## Exercise prompt
For each record that follows, give it back exactly, with no pictures included.

(Saved entries)
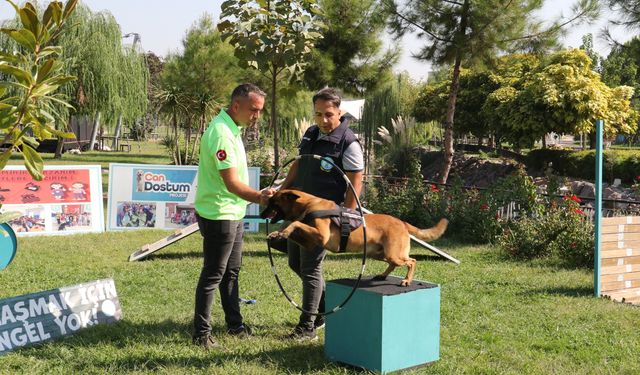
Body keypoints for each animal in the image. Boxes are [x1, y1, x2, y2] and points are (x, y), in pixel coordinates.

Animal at [260, 189, 450, 286]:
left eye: (273, 203)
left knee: (412, 261)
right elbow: (295, 226)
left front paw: (284, 231)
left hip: (394, 253)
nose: (261, 214)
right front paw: (278, 233)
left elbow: (295, 223)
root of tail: (402, 222)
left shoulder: (321, 236)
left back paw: (407, 280)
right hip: (379, 254)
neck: (308, 204)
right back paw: (382, 275)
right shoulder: (311, 242)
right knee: (393, 264)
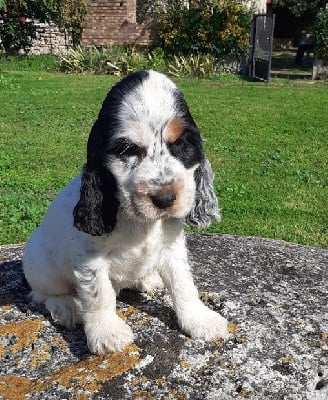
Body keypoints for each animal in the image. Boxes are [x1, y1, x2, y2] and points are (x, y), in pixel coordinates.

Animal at [22, 70, 228, 354]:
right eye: (128, 149)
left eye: (180, 145)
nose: (165, 198)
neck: (141, 223)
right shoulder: (90, 258)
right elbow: (99, 295)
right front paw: (107, 333)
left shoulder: (172, 247)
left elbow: (183, 285)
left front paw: (201, 321)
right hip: (41, 265)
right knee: (43, 294)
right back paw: (67, 308)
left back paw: (148, 279)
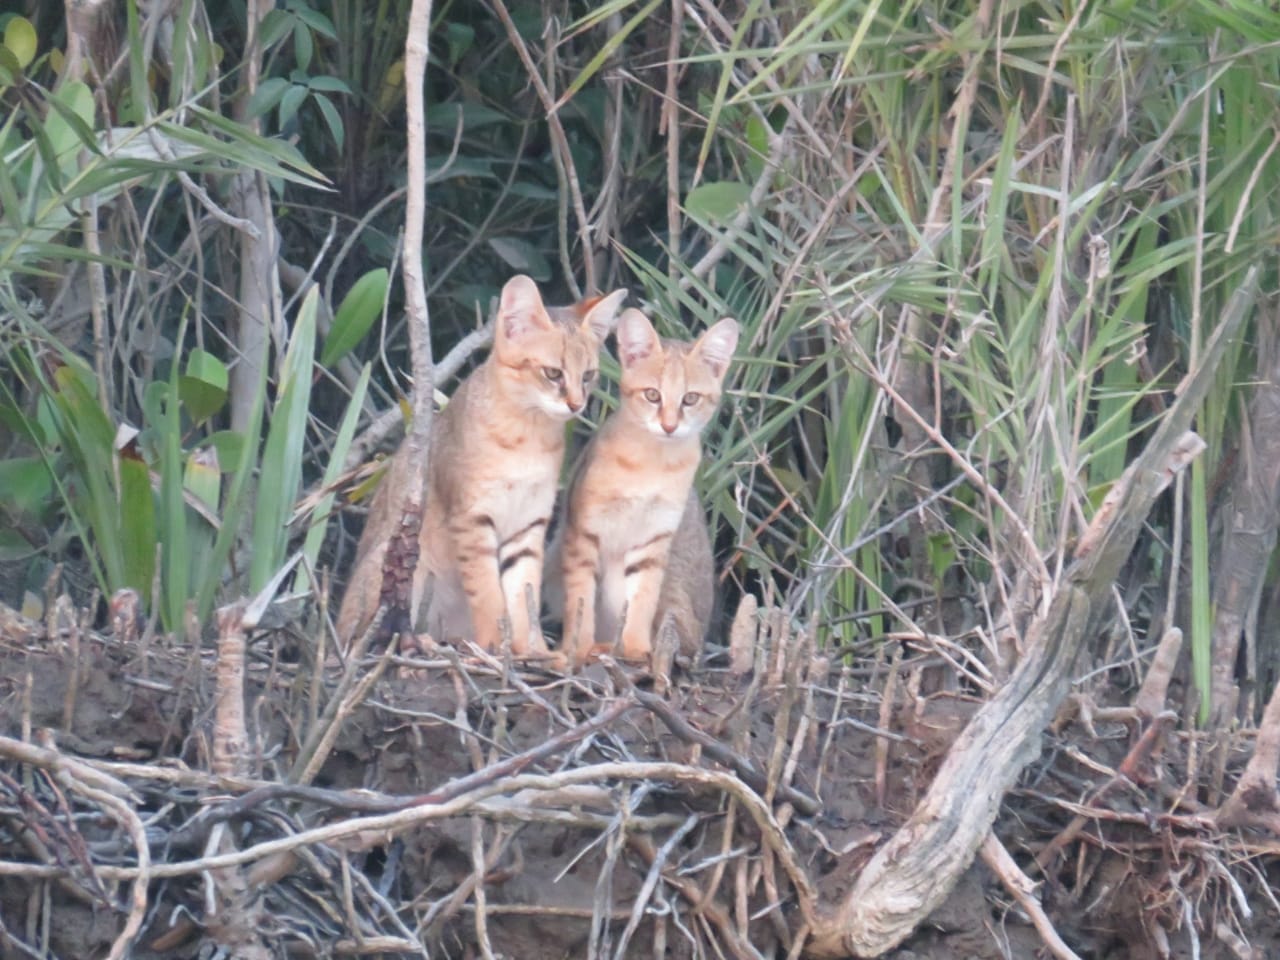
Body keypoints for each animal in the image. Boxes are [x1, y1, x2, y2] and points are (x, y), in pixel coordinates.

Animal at [337, 273, 622, 660]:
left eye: (589, 375)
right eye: (553, 373)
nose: (577, 405)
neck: (528, 440)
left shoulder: (527, 524)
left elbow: (523, 593)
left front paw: (531, 649)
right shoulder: (472, 519)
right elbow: (488, 593)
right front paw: (495, 645)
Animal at [550, 309, 742, 670]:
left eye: (690, 399)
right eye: (652, 395)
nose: (669, 426)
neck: (653, 465)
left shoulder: (654, 538)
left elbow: (641, 598)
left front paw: (636, 649)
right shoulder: (584, 531)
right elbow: (580, 596)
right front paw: (578, 648)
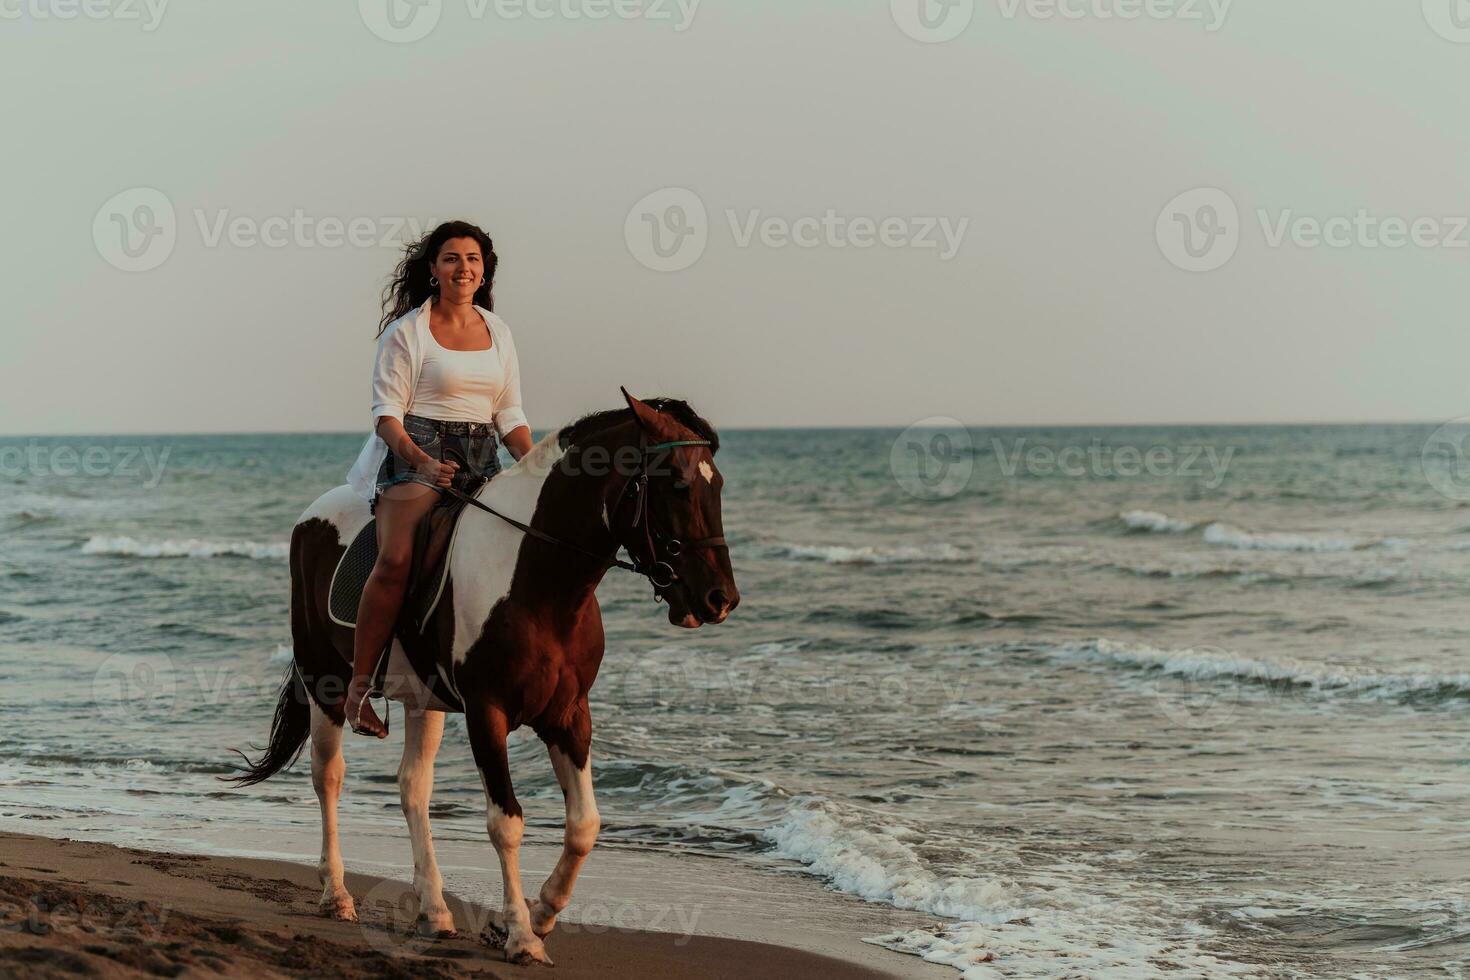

## Worked solution
Body keypoints for each animal in the image. Boxes are [x1, y1, x2, y2] and points are (x, y), in pixel coordinates.

Animal at [260, 189, 450, 286]:
left eye: (273, 203)
left knee: (412, 261)
right elbow: (295, 226)
left front paw: (284, 231)
left hip: (394, 253)
nose: (261, 214)
right front paw: (278, 233)
left elbow: (295, 223)
root of tail: (402, 222)
left shoulder: (321, 236)
left back paw: (407, 280)
right hip: (379, 254)
neck: (308, 204)
right back paw: (382, 275)
right shoulder: (311, 242)
right knee: (393, 264)
Body keypoints for each animal in the image. Boxes are [x1, y1, x2, y2] and points are (x, y), in pixel coordinates.

Animal at [22, 70, 228, 354]:
right eye: (128, 149)
left eye: (180, 145)
nose: (165, 198)
neck: (141, 223)
right shoulder: (90, 258)
right elbow: (99, 295)
right front paw: (107, 333)
left shoulder: (172, 247)
left elbow: (183, 285)
left front paw: (201, 321)
right hip: (41, 265)
right knee: (43, 294)
right back paw: (67, 308)
left back paw: (148, 279)
Body keypoints for each animal in the image. Boxes are [x1, y1, x2, y2] and points are (x, y), in pixel coordinates.

Animal at [337, 273, 622, 660]:
left eye: (589, 375)
right eye: (553, 373)
nose: (577, 405)
neck: (528, 440)
left shoulder: (527, 524)
left elbow: (523, 593)
left front paw: (531, 649)
right shoulder: (472, 519)
right elbow: (488, 593)
right front paw: (495, 645)
Animal at [550, 309, 742, 670]:
left eye: (690, 399)
right eye: (652, 395)
nose: (669, 426)
neck: (653, 465)
left shoulder: (654, 538)
left elbow: (641, 598)
left front paw: (636, 649)
right shoulder: (584, 531)
right elbow: (580, 596)
right front paw: (578, 648)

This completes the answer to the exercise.